Jillian Tamaki
 

Thoughts on Context, in which The Author rambles on Sloth, Musical Instruments, and Public Television

Jan 31st, 2010

Gourd Drum (Ipu Hula or Ipu Heke), 19th century, Hawai’i

I’ve been feeling shitty about not going to museums lately. I mean, why exactly does one put up with the crappy things about the City if not to take occasionally take advantage of the wonderful things?

And I missed the MoMA Bauhaus show. Boo.

Anyway. I was thinking I might go somewhere tomorrow. This Met exhibit of Oceanic instruments looks pretty cool. They’re something so beautiful about an object for which you intuitively know its use. Sam and I were talking about this the other day when we observed that he immensely, surprisingly, enjoys kitchen supply stores despite the fact he doesn’t cook.

For many of the instruments, you can listen to curators speak about cultural uses and hear audio of them being played. The site is simplistic, but it offered a glimmer of how museums could harness interactivity to reach many more people and, more importantly, deliver a more thorough understanding of the subjects at hand.

Context is important.

I’m currently working my way through a PBS documentary series called Art: 21, about fine art in the 21st century. 3 or 4 contemporary artists are profiled per episode, and the experience is so RICH. You’re brought into someone’s studio, peeking in on them working, speaking to their family, oftentimes their subjects, hearing memories of their childhood. So much more compelling and accessible to hear it from the artists’ mouth versus reading a curatorial text. You realize how much of creativity is simply exploring things that perplex you or that you’re curious about. Didactics come later. Or, perhaps, full meanings are discovered through the process of creation.

On illustration.

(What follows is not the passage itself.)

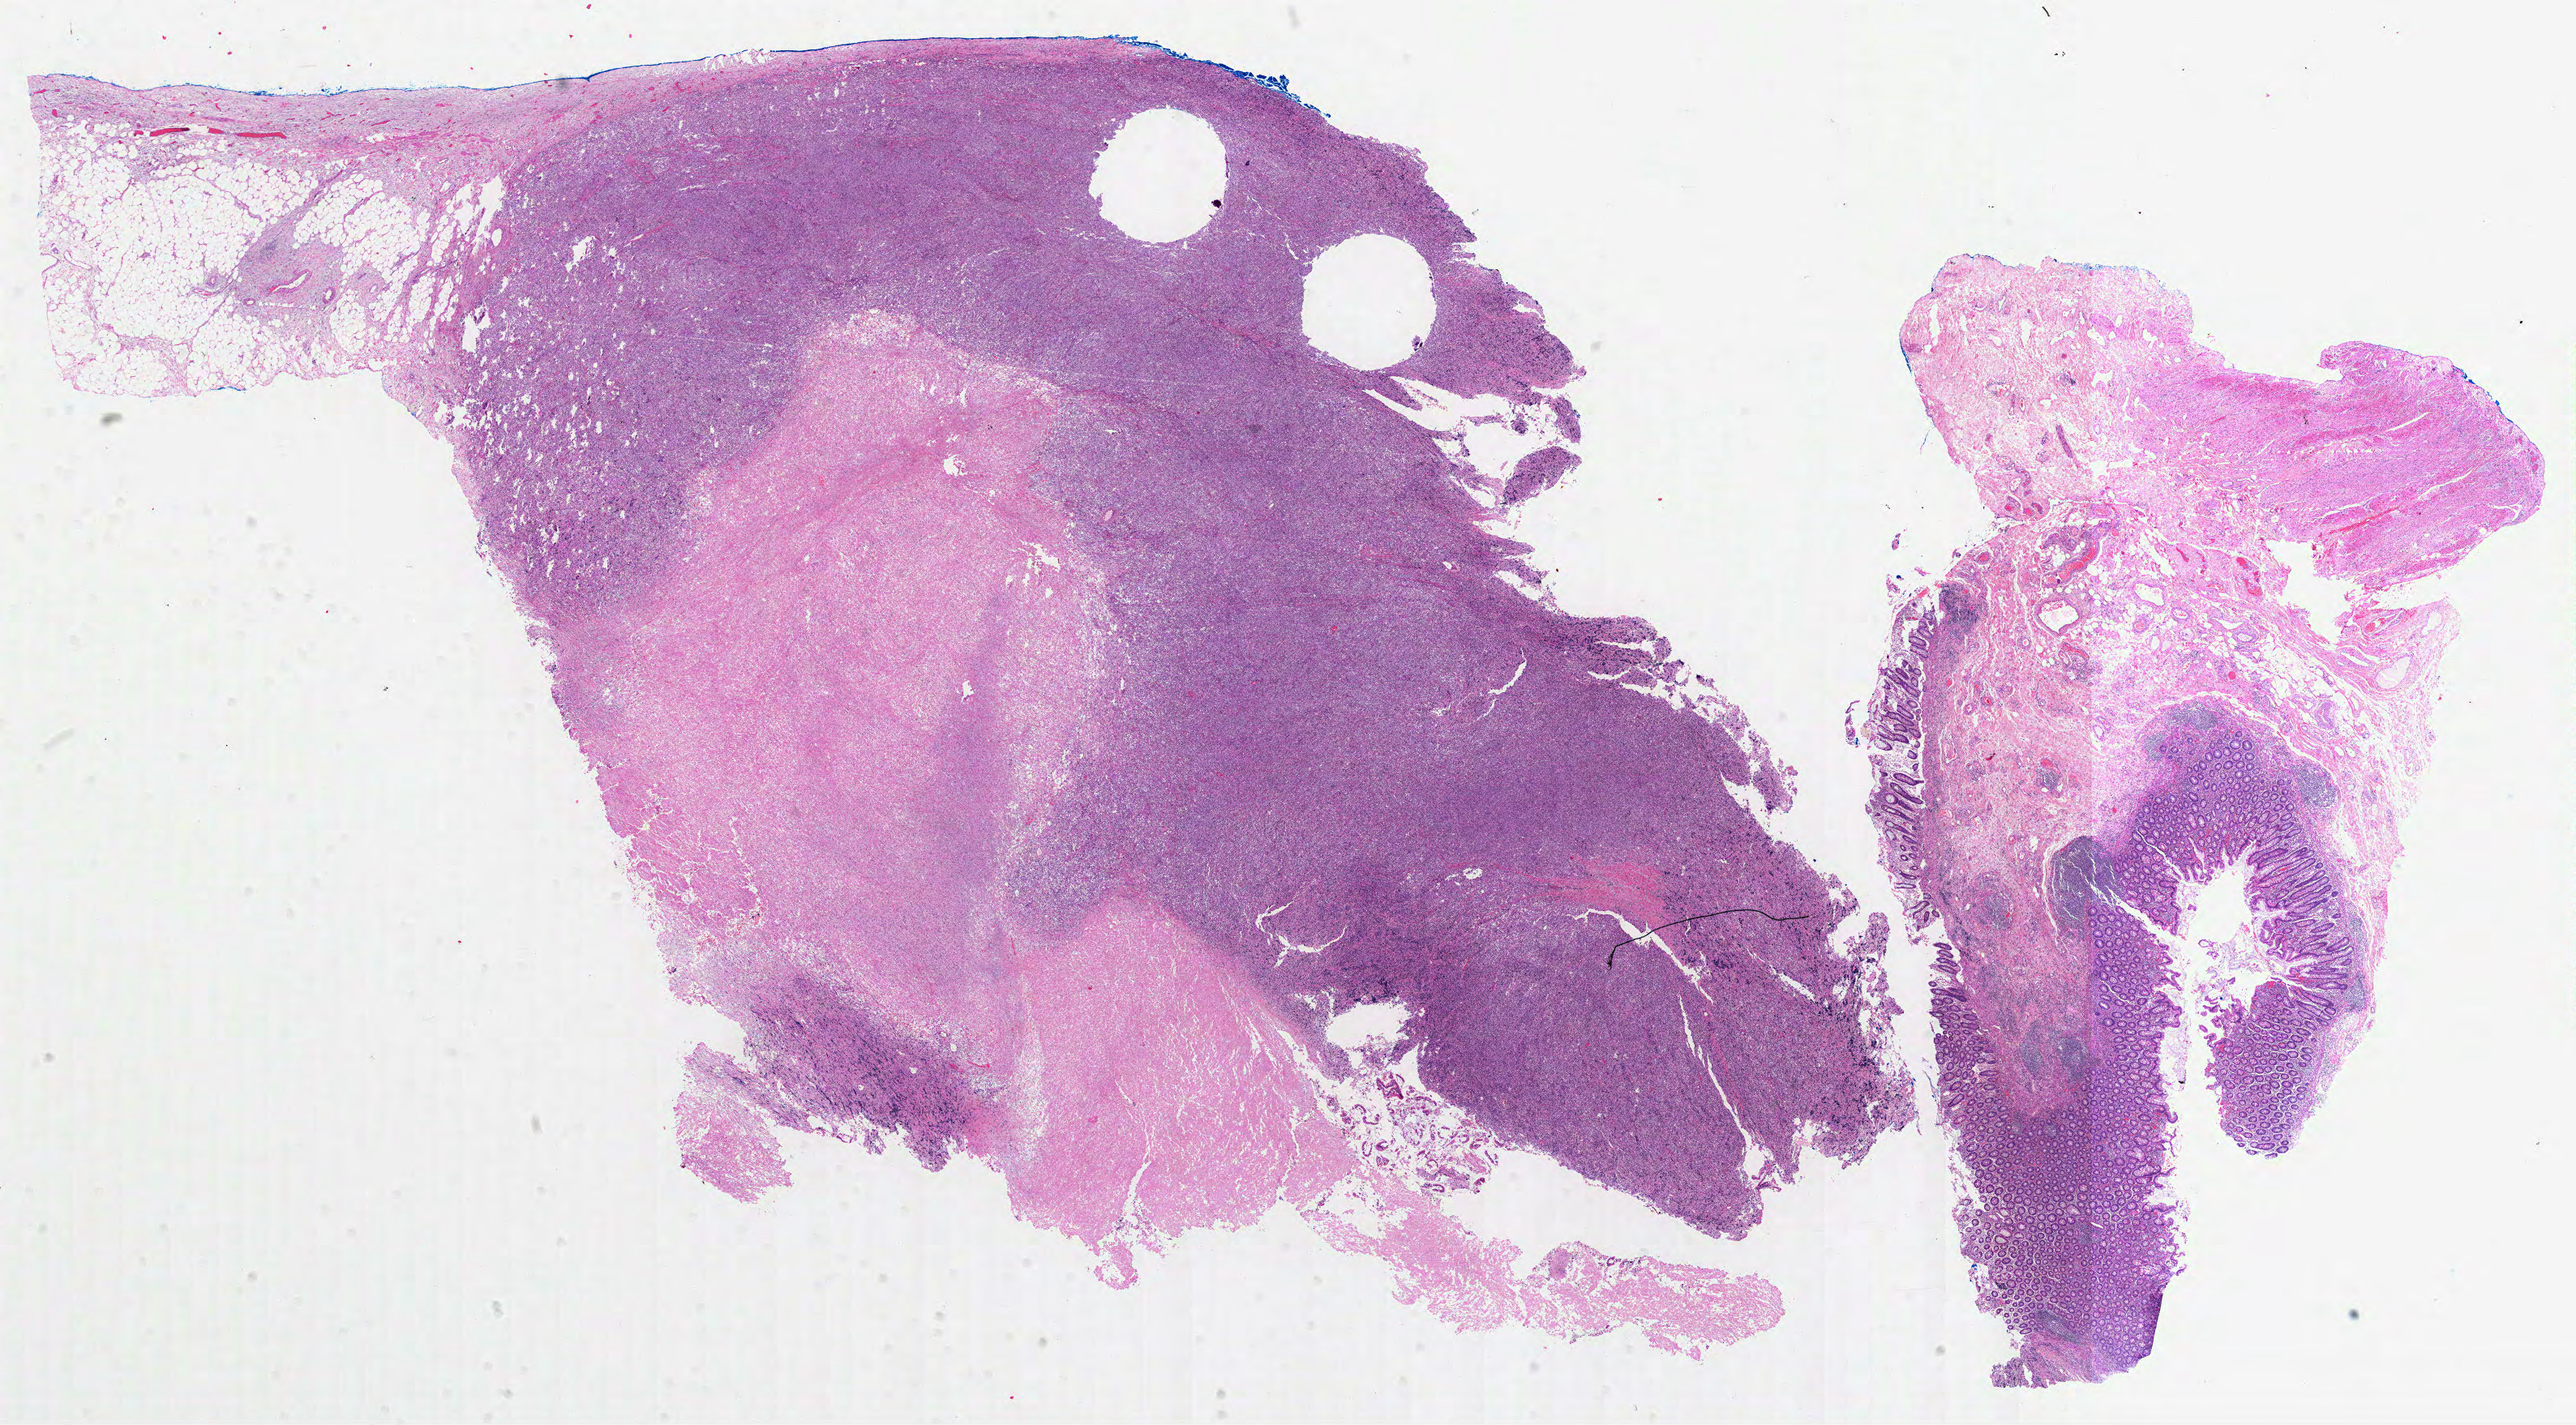
Digitized H&E tissue section (whole slide), whole scanned area (about 25.6 x 14.2 mm, from a 40x scan) shown as a low-resolution overview; formalin-fixed paraffin-embedded (FFPE) diagnostic section; sample: primary tumour, lymphoid tissue. Patient: female, age at initial diagnosis 70 years.
Diagnosis: Diffuse large B-cell lymphoma, NOS (colon, NOS).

Illustration has always been a late adopter, often reinterpreting or refashioning artistic “styles” several decades after they were conceived by the art world, and applying them to commercial purposes. It’s kind of a nostalgic form. No judgment on that (that should go without saying!). And yes, it does go the other way sometimes too (see: pop art). But! I think there’s a valuable lesson illustrators, particularly students of illustration, can learn from Fine Art… that work should come from a place of exploration and introspection. To copy a “style” is simply a superficial appropriation of someone else’s context. Someone else’s life experience, interests, travels, tics. It’s just surface. There’s nothing underneath.